How does one act to fulfil these wishes, if one can not be merely content? A person may kidnap another to ‘teach him a lesson,’ or ‘demand money’ or  ‘ just kill him.’ This person then will be considered a kidnapper or a killer, as the case may be. A sane democratic government will hunt this person down and then put him on trial and then behind bars.

Q. But what if a state wants to do ‘all of the above’, and get away with it? What can the state do?

A. The state imposes a law and calls it Public Safety Act – an act that can squeeze the very air out of the public.

The Amnesty International has just released a report on this beautifully crafted law.

India: A ‘lawless law’: Detentions under the Jammu and Kashmir Public Safety Act.

Hundreds of people are locked up on spurious grounds under the Public Safety Act in Jammu and Kashmir every year. This report exposes a catalogue of human rights violations associated with the use of administrative detention under the Public Safety Act. It highlights how these run counter to India’s obligations under international human rights law. If India is serious about meeting these obligations, then it must ensure that the Public Safety Act is repealed and that detainees are released immediately or tried in a court of law.

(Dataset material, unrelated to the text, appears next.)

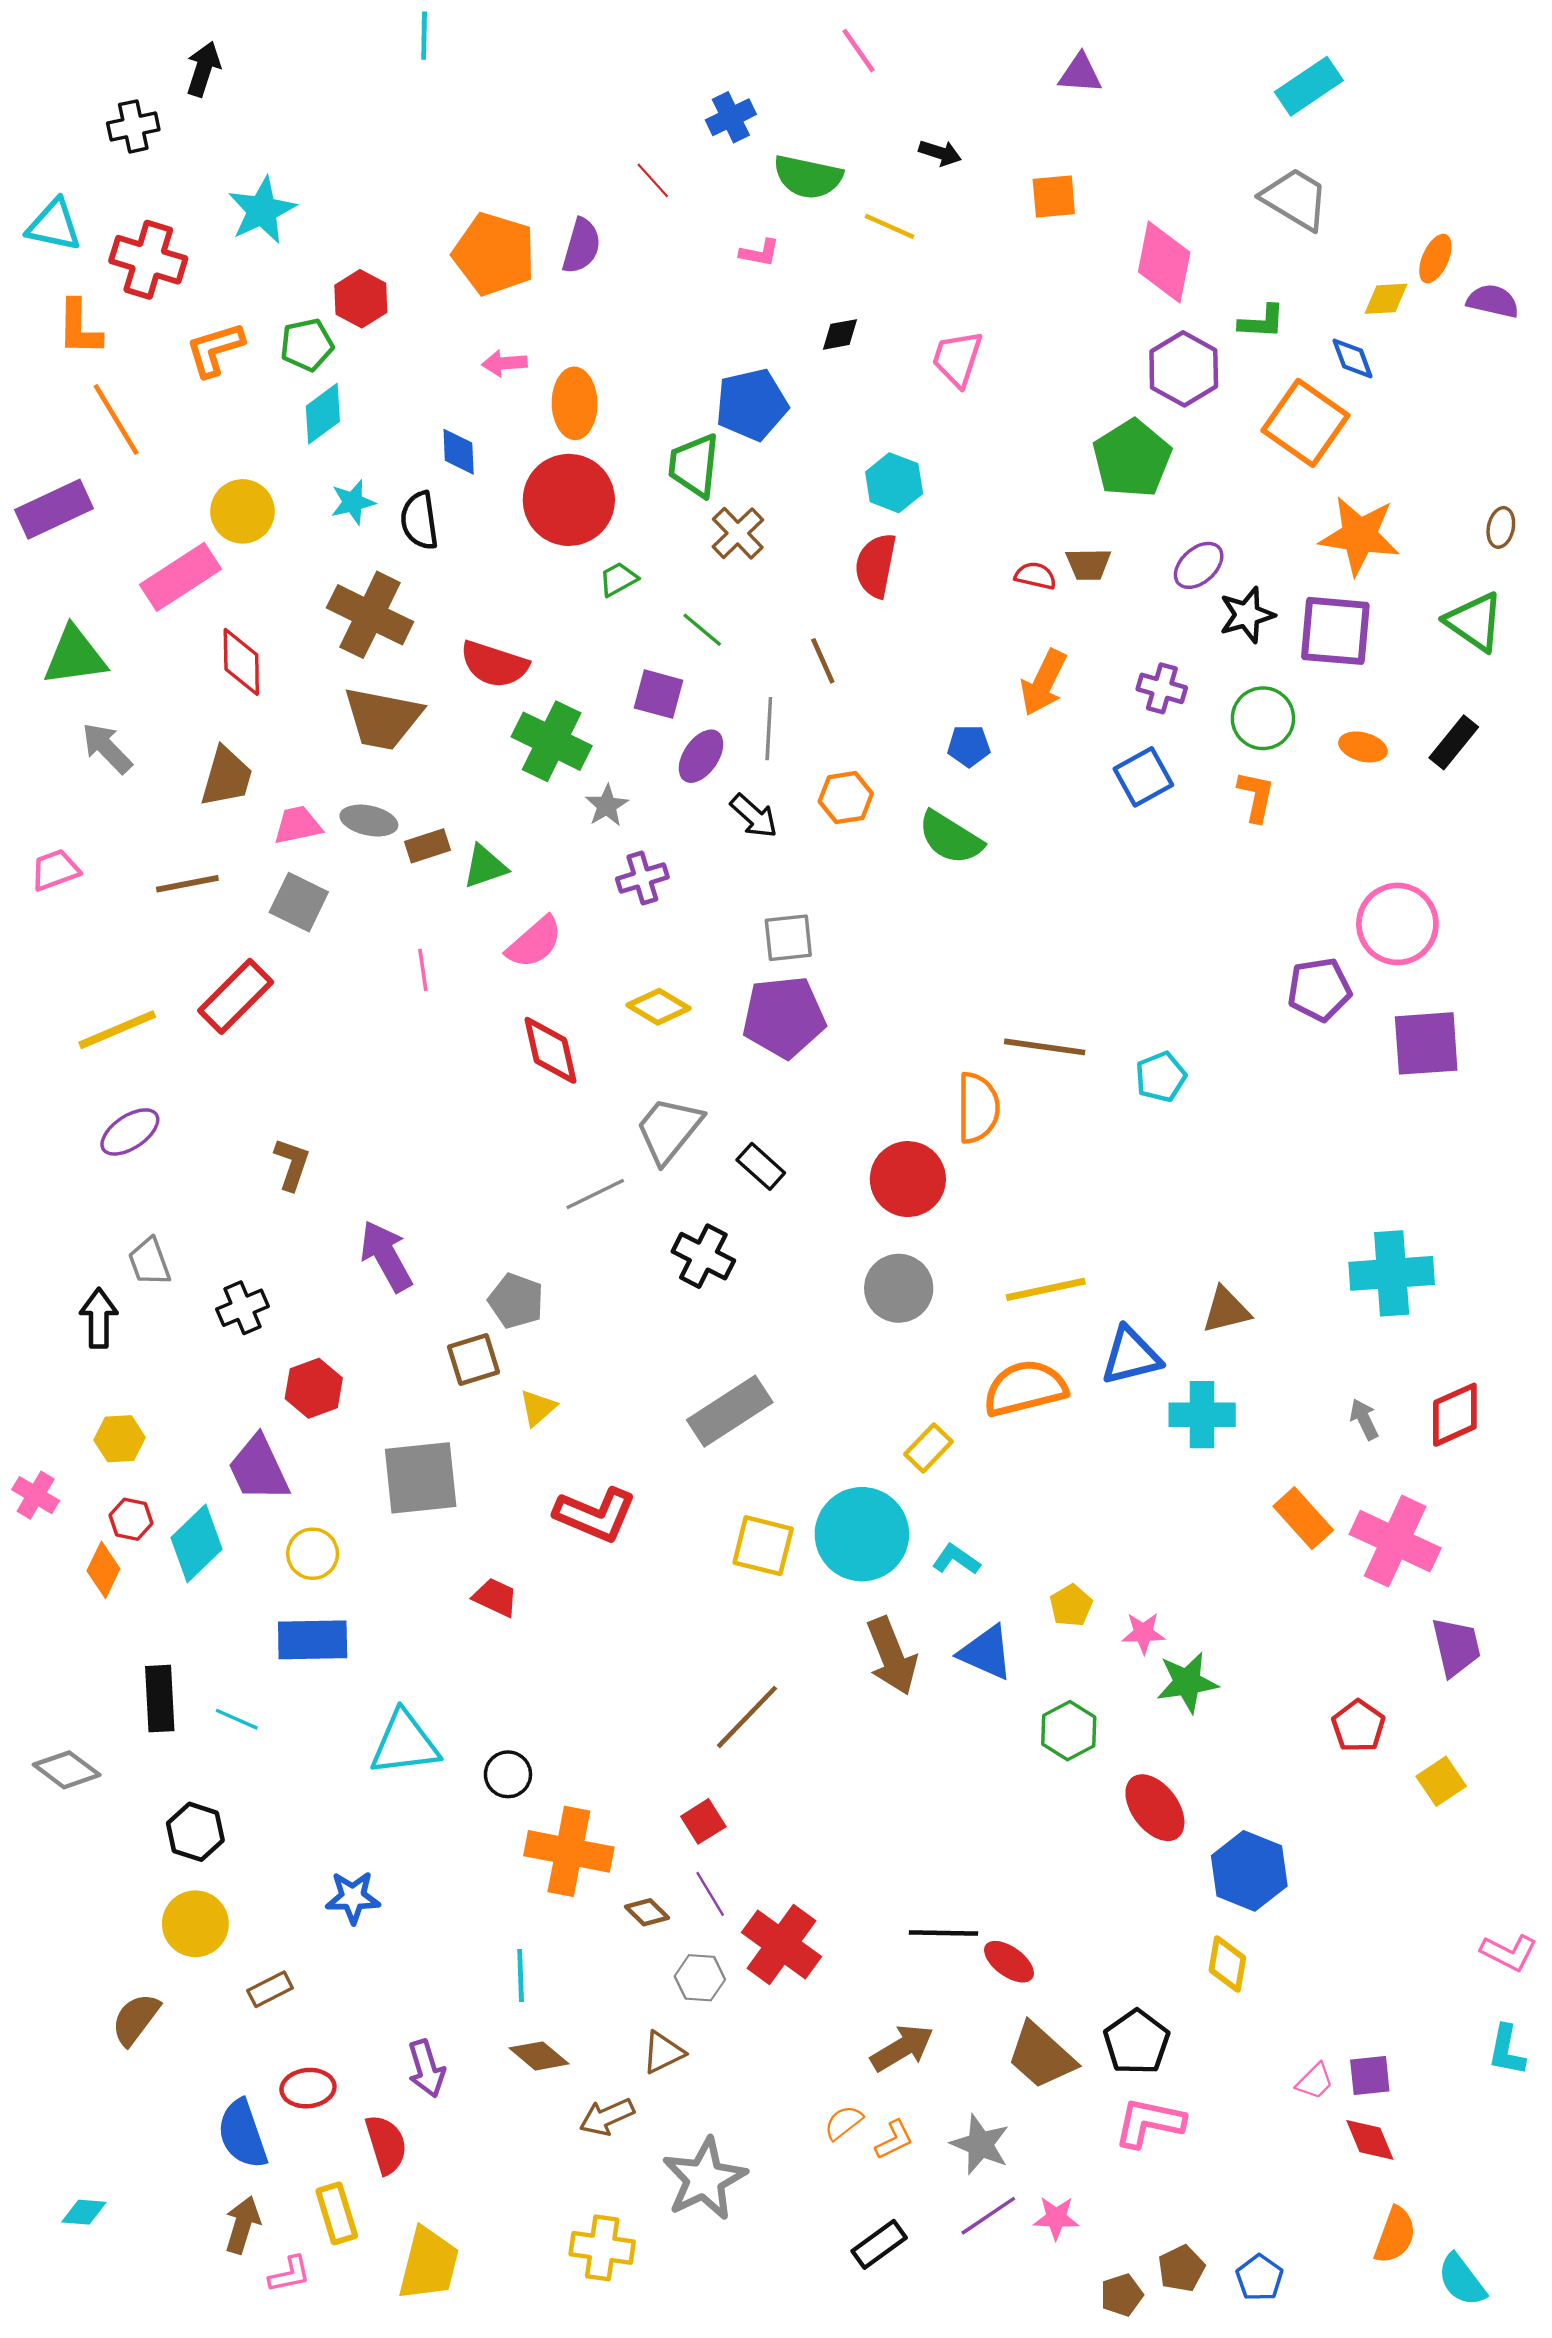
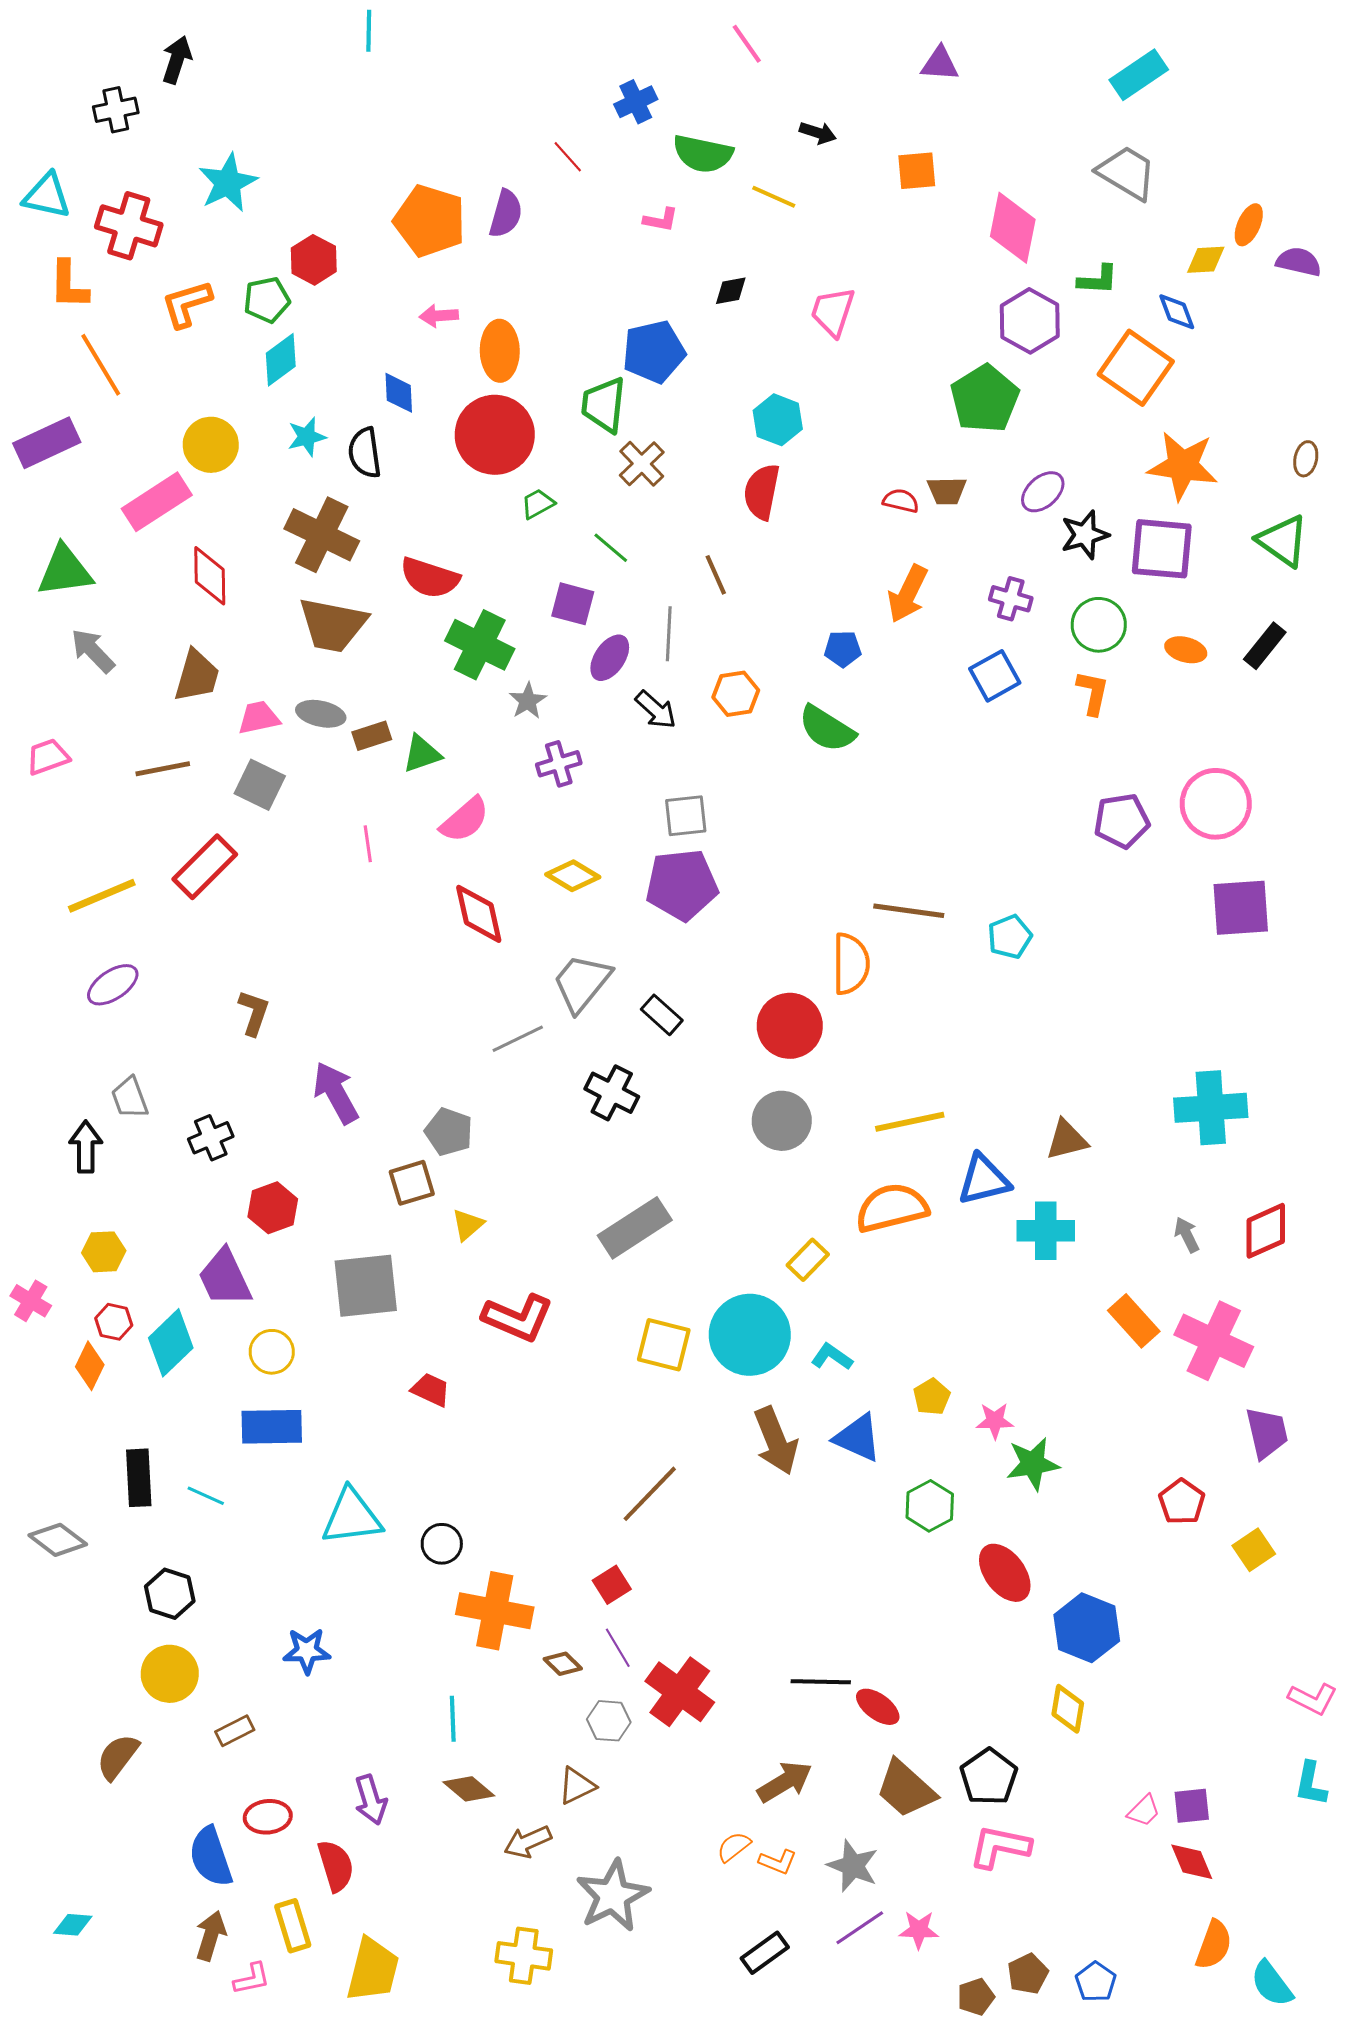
purple pentagon: (1319, 989) -> (1122, 821), moved
orange L-shape: (894, 2140) -> (778, 1862), turned 48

Download the executive summary in English (pdf) or Urdu. The complete report can be downloaded here (pdf, English only).

What is this law?

The PSA happens to be a more punitive form of the DIA that was described by various National leaders including Mahatma Gandhi as draconian and a black law enacted by Britishers to suppress Indian freedom struggle.

After independence, Defense of India Act changed nomenclature in the year 1967 and is presently known as Public Safety Act, more precisely in Jammu and Kashmir as Jammu and Kashmir Public Safety Act-1978 with provisions and impunity almost similar to the act of British era.

Source

This isn’t the first instance that AI has spoken out against this law. It has been seen as a threat to human rights, since decades in Kashmir.

And, one may very well come to the conclusion that this law has become the favorite of Omar Abdullah. Summer protests have become a norm of Kashmir for the last three years, but the usage of PSA has only spiked during Omar Abdullah’s tenure.

It comes no surprise, considering that his IGP doesn’t think ICRC has any credibility.